---------- Supplied entries

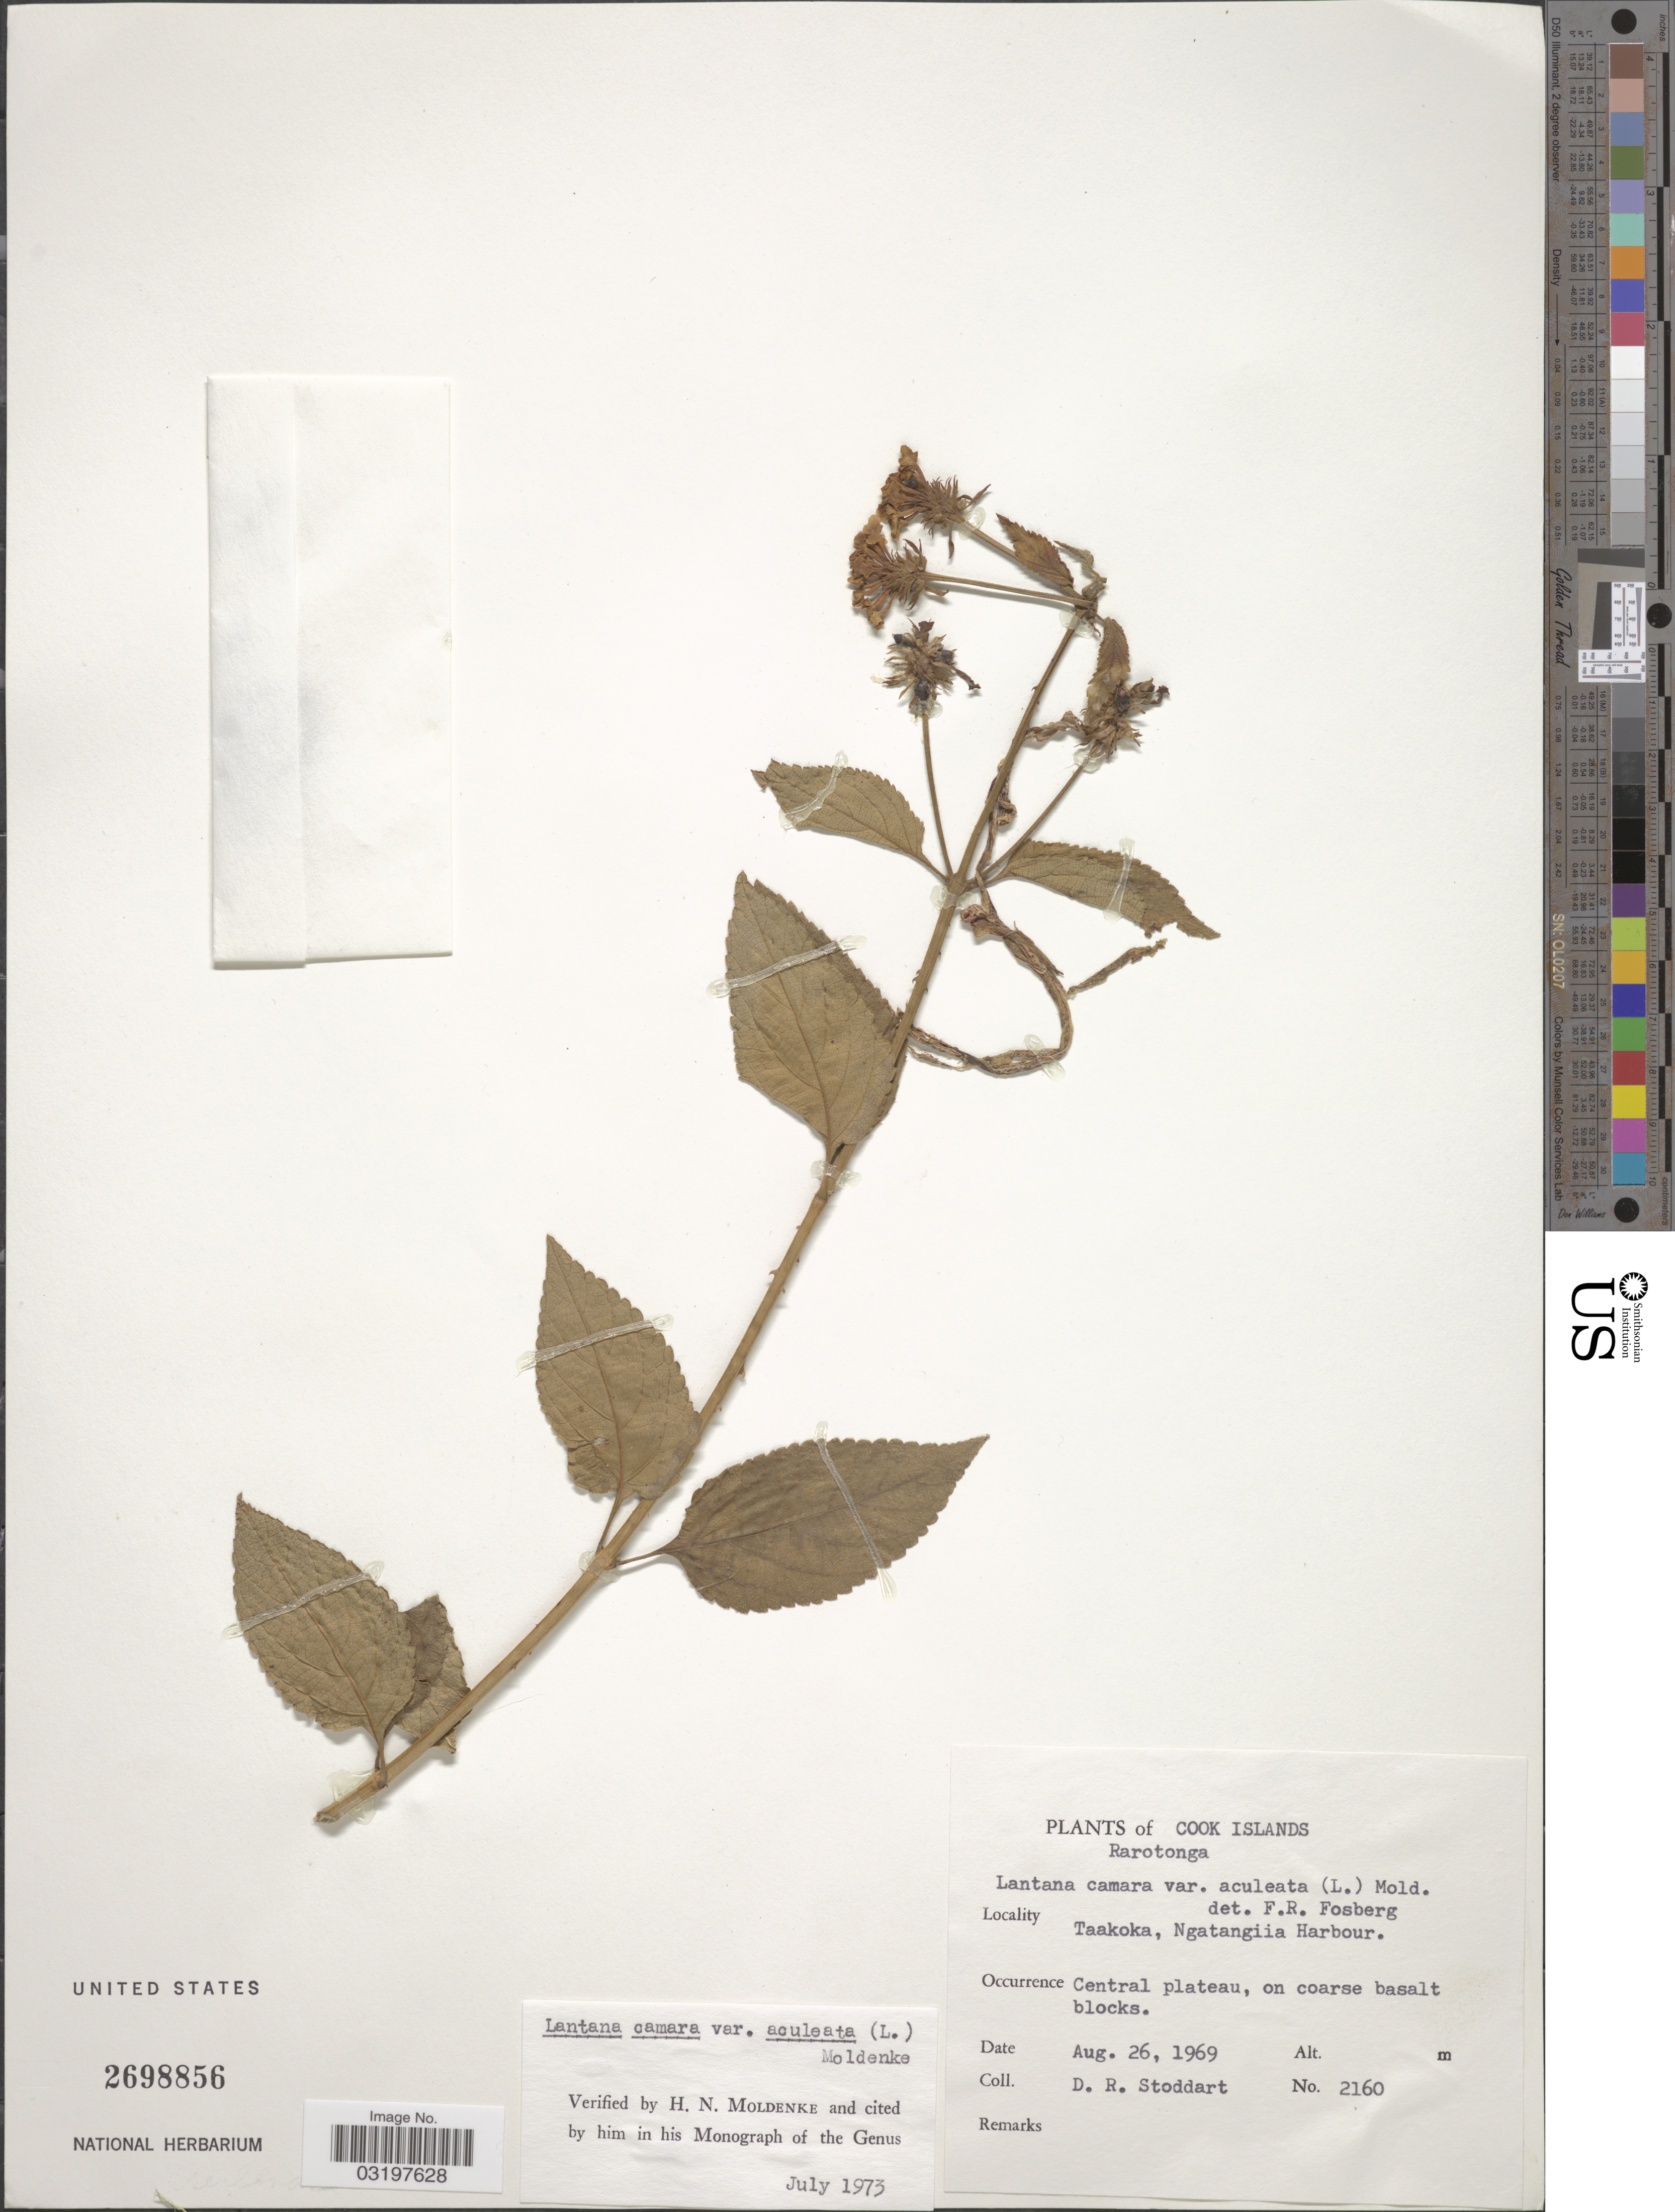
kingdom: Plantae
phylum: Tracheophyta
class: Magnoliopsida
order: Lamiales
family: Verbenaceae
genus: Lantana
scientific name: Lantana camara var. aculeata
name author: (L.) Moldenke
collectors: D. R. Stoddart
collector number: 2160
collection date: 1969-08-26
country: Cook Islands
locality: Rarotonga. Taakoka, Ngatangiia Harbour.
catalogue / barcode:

--------------------

Exercise description: Starting with the line that contains "class: Magnoliopsida" and going on through the end of the items, output each line as one string in a JSON list, skipping any blank lines.

Task response:
[
  "class: Magnoliopsida",
  "order: Lamiales",
  "family: Verbenaceae",
  "genus: Lantana",
  "scientific name: Lantana camara var. aculeata",
  "name author: (L.) Moldenke",
  "collectors: D. R. Stoddart",
  "collector number: 2160",
  "collection date: 1969-08-26",
  "country: Cook Islands",
  "locality: Rarotonga. Taakoka, Ngatangiia Harbour.",
  "catalogue / barcode:"
]